SGD optimizer is used with momentum set as 0.9 and the initial learning rate is 0.5. We train 40 epochs in every experiment for FG-NET, 100 epochs for Morph and 8 epochs for CACD. The learning rate is halved when model training gets stuck in plateau using the scheduler provided by PyTorch. Detailed settings can be found in our released code.

4.3 Results

We use two widely used metrics to evaluate the accuracy of our model. Mean absolute error (MAE) is the average absolute error over the testing set and cumulative score (CS) is the portion of testing images whose test error is smaller than a threshold. Following previous works[OHRank, DRFs] we use a threshold of 5 years.

The model accuracy on the three benchmarks is shown in Table 1 and compared with previous works. Our model achieves state-of-the-art level accuracy on all of the benchmarks and noticeably good performance on the largest dataset CACD. The memory and computation efficiency of the model is compared with the previous most accurate model[DRFs] in Table 2, where our model has a memory saving of 4.8 times and computation saving of 4 times.

Figure 3: Decision saliency maps for CACD. Each row gives the decision-making process of one image, where the left-most image is the input and the others are DSMs along the computation path of the input. Each DSM is computed by taking derivative of the routing probability with respect to the input image. Model prediction and ground truth are given above the input image as (Pred, GT). (Na, Pb) means the input arrives at splitting node a with probability b during the decision-making process.
Figure 4: Decision saliency maps for Morph using the same annotation style as Figure 3.

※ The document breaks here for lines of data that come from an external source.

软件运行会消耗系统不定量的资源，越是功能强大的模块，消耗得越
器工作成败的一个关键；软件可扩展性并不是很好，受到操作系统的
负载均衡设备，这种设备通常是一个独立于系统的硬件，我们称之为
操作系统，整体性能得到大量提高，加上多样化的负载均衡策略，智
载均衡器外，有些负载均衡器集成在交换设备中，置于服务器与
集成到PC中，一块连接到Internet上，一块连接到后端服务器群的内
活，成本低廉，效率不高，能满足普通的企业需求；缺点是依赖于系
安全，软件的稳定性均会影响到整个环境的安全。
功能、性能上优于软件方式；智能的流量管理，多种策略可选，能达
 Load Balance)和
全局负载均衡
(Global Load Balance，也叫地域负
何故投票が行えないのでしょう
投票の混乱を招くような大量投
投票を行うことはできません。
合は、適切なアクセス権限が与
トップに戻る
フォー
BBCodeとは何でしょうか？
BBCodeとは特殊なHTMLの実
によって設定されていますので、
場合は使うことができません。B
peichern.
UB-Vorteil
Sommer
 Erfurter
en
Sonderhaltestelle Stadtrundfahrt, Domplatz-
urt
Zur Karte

The DSMs for Morph and CACD datasets are shown in Fig. 3 and Fig. 4, respectively. It can be seen that for different input, the model learns to make decision based on different regions. Note that the decision making is usually based on the skin region and the model learns to ignore irrelevant texture (the hair region and background) for most cases. Another observation is that the splitting nodes along the path usually "look at" similar facial regions, and the reason maybe all the splitting nodes are associated with the same fully-connected layer in the model. Finally, we intentionally use different face sizes in the input (face region occupies a larger portion for CACD input than Morph) to show that the model is not sensitive to pre-processing.

5 Conclusion

In this work we employ residual learning, a successful technique validated by traditional convolutional neural networks, in deep neural decision forest (NDF) to learn the soft decision functions. Our model achieves state-of-the-art accuracy on large facial age estimation dataset, requires less memory and is more computationally efficient. We also apply network visualization technique on NDF to obtain deeper understanding of the decision-making process of this model.

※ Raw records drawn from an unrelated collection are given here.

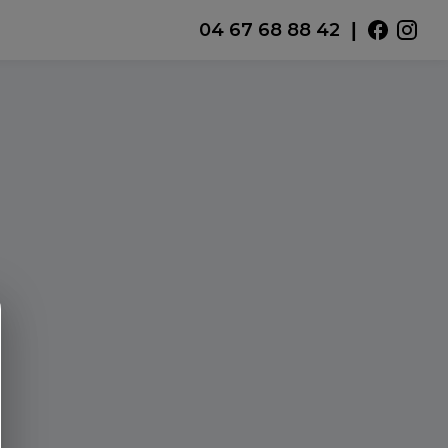
|
04 67 68 88 42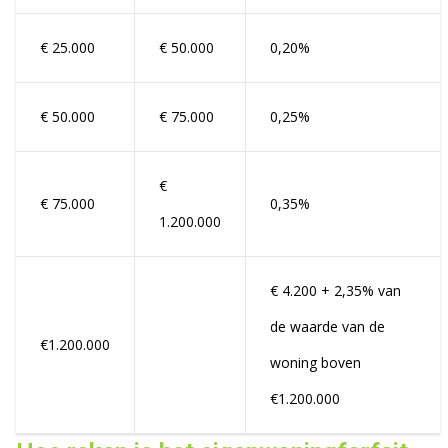
€ 25.000
€ 50.000
0,20%
€ 50.000
€ 75.000
0,25%
€
€ 75.000
0,35%
1.200.000
€ 4.200 + 2,35% van
de waarde van de
€1.200.000
woning boven
€1.200.000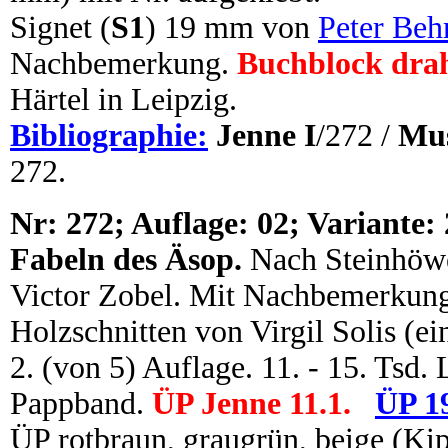
Signet (
S1
) 19 mm von
Peter Beh
Nachbemerkung.
Buchblock dra
Härtel in Leipzig.
Bibliographie:
Jenne I
/272 /
Mus
272.
N
r: 272; Auflage: 02; Variante: 
Fabeln des Äsop.
Nach Steinhöwe
Victor Zobel. Mit Nachbemerkung.
Holzschnitten von Virgil Solis (ei
2. (von 5) Auflage. 11. - 15. Tsd. 
Pappband.
ÜP Jenne 11.1.
ÜP 1
ÜP rotbraun, graugrün, beige (K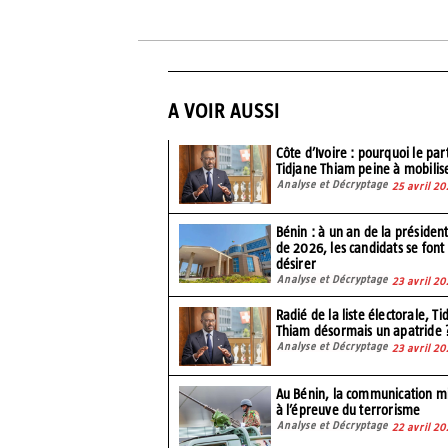
A VOIR AUSSI
Côte d’Ivoire : pourquoi le par
Tidjane Thiam peine à mobilis
Analyse et Décryptage
25 avril 20
Bénin : à un an de la président
de 2026, les candidats se font
désirer
Analyse et Décryptage
23 avril 20
Radié de la liste électorale, Ti
Thiam désormais un apatride 
Analyse et Décryptage
23 avril 20
Au Bénin, la communication mi
à l’épreuve du terrorisme
Analyse et Décryptage
22 avril 20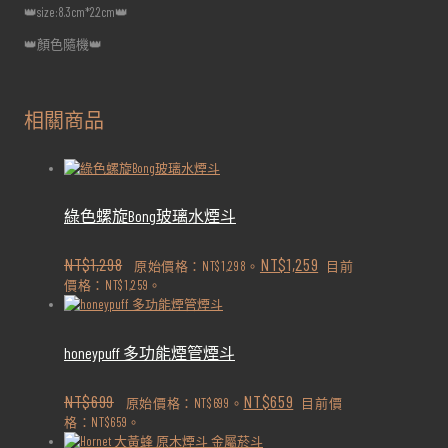
👑size:8.3cm*2.2cm👑
👑顏色隨機👑
相關商品
綠色螺旋Bong玻璃水煙斗
NT$
1,298
NT$
1,259
原始價格：NT$1,298。
目前
價格：NT$1,259。
honeypuff 多功能煙管煙斗
NT$
699
NT$
659
原始價格：NT$699。
目前價
格：NT$659。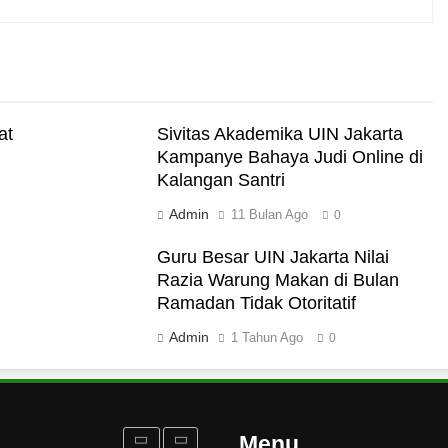
me Abadi
at
Sivitas Akademika UIN Jakarta
Kampanye Bahaya Judi Online di
Kalangan Santri
i Darat
Admin
11 Bulan Ago
0
Guru Besar UIN Jakarta Nilai
Razia Warung Makan di Bulan
Ramadan Tidak Otoritatif
akut Mati
Admin
1 Tahun Ago
0
rukan Tolak Kekerasan
ampus dan Pesantren
Menu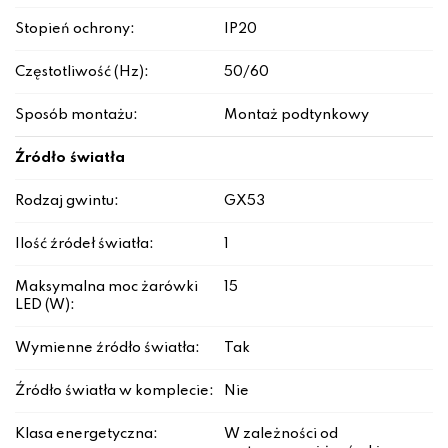
Stopień ochrony:
IP20
Częstotliwość (Hz):
50/60
Sposób montażu:
Montaż podtynkowy
Źródło światła
Rodzaj gwintu:
GX53
Ilość źródeł światła:
1
Maksymalna moc żarówki
15
LED (W):
Wymienne źródło światła:
Tak
Źródło światła w komplecie:
Nie
Klasa energetyczna:
W zależności od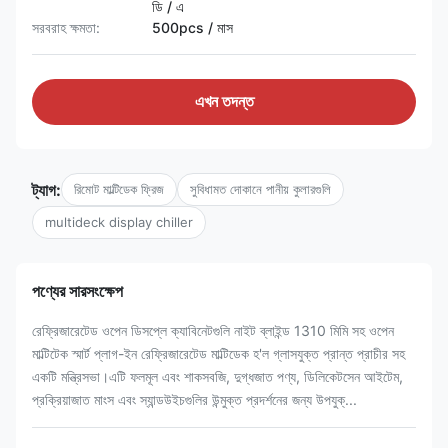
ডি / এ
সরবরাহ ক্ষমতা:
500pcs / মাস
এখন তদন্ত
ট্যাগ:
রিমোট মাল্টিডেক ফ্রিজ
সুবিধামত দোকানে পানীয় কুলারগুলি
multideck display chiller
পণ্যের সারসংক্ষেপ
রেফ্রিজারেটেড ওপেন ডিসপ্লে ক্যাবিনেটগুলি নাইট ব্লাইন্ড 1310 মিমি সহ ওপেন
মাল্টিটেক স্মার্ট প্লাগ-ইন রেফ্রিজারেটেড মাল্টিডেক হ'ল গ্লাসযুক্ত প্রান্ত প্রাচীর সহ
একটি মন্ত্রিসভা।এটি ফলমূল এবং শাকসবজি, দুগ্ধজাত পণ্য, ডিলিকেটসেন আইটেম,
প্রক্রিয়াজাত মাংস এবং স্যান্ডউইচগুলির উন্মুক্ত প্রদর্শনের জন্য উপযুক্...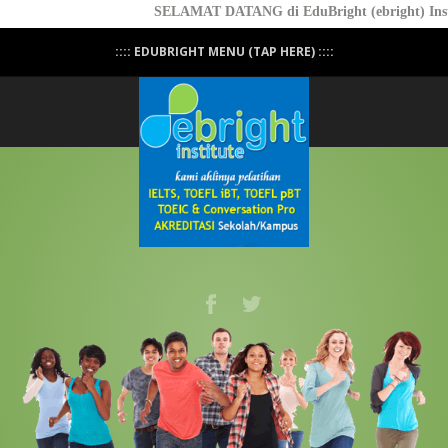
SELAMAT DATANG di EduBright (ebright) Instit
:::: EDUBRIGHT MENU (TAP HERE) ::::
Academic and Counseling Service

The are several angles for future research. Firstly, all the trees are limited to full binary trees and all the splitting nodes are restricted to one fully-connected layer in this study. It’s an interesting question whether one can learn different tree topology or associate splitting functions to different network layers. In that case the model can be more flexible and can combine different information from different layers. Secondly, we only compute saliency maps for this model and one can also employ other network visualization techniques for NDF. Finally, the network architecture in this work is a first trial and we expect future works to further improve the accuracy or compress the model size.